John Hughes wasn’t the only director who made a mark in the 1980s with coming-of-age movies. In addition to The Breakfast Club, Sixteen Candles, Weird Science, Ferris Bueller’s Day Off and Pretty In Pink there was a post-collegiate film which became required watching for most teens, and especially teenaged girls – St. Elmo’s Fire.
The stars of the film, along with the stars of the various John Hughes films and some other young adults of the time, drew the nickname “The Brat Pack” because the parties and celebrity associations were reminiscent of the Sinatra/Davis, Jr./Martin “Rat Pack” of the 1960s.
In addition to the familiarity and friendships of the stars, there was a link in the form of music. John Hughes films used new wave music almost like another cast member, often launching bands like Orchestral Maneuvers in the Dark or Simple Minds into the top forty. Despite the post-collegiate setting, St. Elmo’s Fire didn’t sample liberally from the college music charts the way John Hughes did but the title track became an international hit, peaking at #1 in the US and Canada and in the top ten in the UK, Germany, Australia, Ireland, Sweden, Switzerland, South Africa and elsewhere.
This, despite the fact that the song wasn’t really inspired by the movie, and the secondary title made the true inspiration clear.
There is no doubt that the song was written for the movie. John Parr, the singer and lyricist, was contracted to write the title track, but he and co-writer David Foster were stymied when trying to create something that fit the film. They had summations of the screenplay and they knew the actors, but a song eluded them.
While Parr was British, Foster was Canadian. Foster, keeping on top of events in his country, found a news story which he had to pass along to Parr. It discussed Canadian athlete Terry Fox, who in 1980 had attempted to demonstrate the potential of the handicapped by running across Canada. Fox had lost his right leg to cancer, but used the amputation as inspiration instead of an excuse. Fox had run from Newfoundland to Ontario before a recurrence of the disease forced him to stop. The cancer took his life, but he was such an inspiration that the Terry Fox Run was begun, an annual event that draws participants and funding for cancer research from throughout the world.
Fox inspired more than the Terry Fox Run, though, and that was the true focus of the news story.

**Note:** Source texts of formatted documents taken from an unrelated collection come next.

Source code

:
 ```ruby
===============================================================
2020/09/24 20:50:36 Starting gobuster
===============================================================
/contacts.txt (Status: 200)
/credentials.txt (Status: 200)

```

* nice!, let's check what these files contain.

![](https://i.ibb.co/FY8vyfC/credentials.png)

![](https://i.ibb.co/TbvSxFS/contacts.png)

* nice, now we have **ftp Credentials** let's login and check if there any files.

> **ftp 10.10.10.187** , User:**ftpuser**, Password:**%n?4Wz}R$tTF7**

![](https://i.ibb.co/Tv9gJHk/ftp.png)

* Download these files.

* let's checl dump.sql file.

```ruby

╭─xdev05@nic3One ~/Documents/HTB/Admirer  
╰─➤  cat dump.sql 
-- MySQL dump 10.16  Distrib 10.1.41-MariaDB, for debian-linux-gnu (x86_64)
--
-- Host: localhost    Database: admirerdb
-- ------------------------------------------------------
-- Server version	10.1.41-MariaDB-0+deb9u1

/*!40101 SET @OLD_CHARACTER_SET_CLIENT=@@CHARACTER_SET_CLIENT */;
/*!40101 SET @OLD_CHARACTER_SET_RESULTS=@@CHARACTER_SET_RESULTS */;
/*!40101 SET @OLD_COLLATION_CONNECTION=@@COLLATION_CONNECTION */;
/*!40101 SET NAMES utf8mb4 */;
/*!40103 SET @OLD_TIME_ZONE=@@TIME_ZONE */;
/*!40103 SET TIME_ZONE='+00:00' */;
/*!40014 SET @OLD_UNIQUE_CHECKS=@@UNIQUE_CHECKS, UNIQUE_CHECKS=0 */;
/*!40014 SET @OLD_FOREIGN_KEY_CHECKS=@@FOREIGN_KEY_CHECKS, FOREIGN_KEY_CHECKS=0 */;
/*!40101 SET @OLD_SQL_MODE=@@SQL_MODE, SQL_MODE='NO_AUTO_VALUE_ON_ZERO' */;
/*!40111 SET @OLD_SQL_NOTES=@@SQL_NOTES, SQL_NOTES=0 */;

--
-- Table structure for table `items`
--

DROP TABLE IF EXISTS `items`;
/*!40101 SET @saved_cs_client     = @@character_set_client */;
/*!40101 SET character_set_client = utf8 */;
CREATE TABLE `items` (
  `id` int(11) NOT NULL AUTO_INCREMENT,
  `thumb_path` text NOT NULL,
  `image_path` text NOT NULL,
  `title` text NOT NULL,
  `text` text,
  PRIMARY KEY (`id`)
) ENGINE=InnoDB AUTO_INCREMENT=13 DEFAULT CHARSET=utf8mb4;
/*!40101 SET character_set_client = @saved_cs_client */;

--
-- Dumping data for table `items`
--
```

Another handicapped athlete was attempting a run… or, more accurately, a “wheel”. Rick Hansen, wheelchair bound at age fifteen following a pickup truck accident, had arranged to follow Terry Fox’s lead… but he was going to attempt to travel not simply across Canada but the world.
For twenty-six months, across more than forty countries on four continents, Hansen averaged eight hours and more than fifty miles per day. The name of his herculean effort was the Man In Motion tour.
Soon be home, only just a few miles down the road
I can make it, I know, I can
You broke the boy in me but you won’t break the man
I can see a new horizon underneath the blazin’ sky
I’ll be where the eagle’s flying higher and higher
Gonna be your man in motion, all I need’s this pair of wheels
Take me where my future’s lyin’, St. Elmo’s fire
I can climb the highest mountain, cross the wildest sea
I can feel St. Elmo’s fire burnin’ in me, burnin’ in me
Parr, under contract, wrote the song about Rick Hansen, then went back and massaged the lyrics until they could be interpreted as having something to do with the movie. Judging by the international charts, he seems to have made the correct decision, even if he left the fans of the film confused with a song that seemed to have little association to the melodrama and angst of the plot.
Question of the night: What’s your favorite song with a parenthetical title?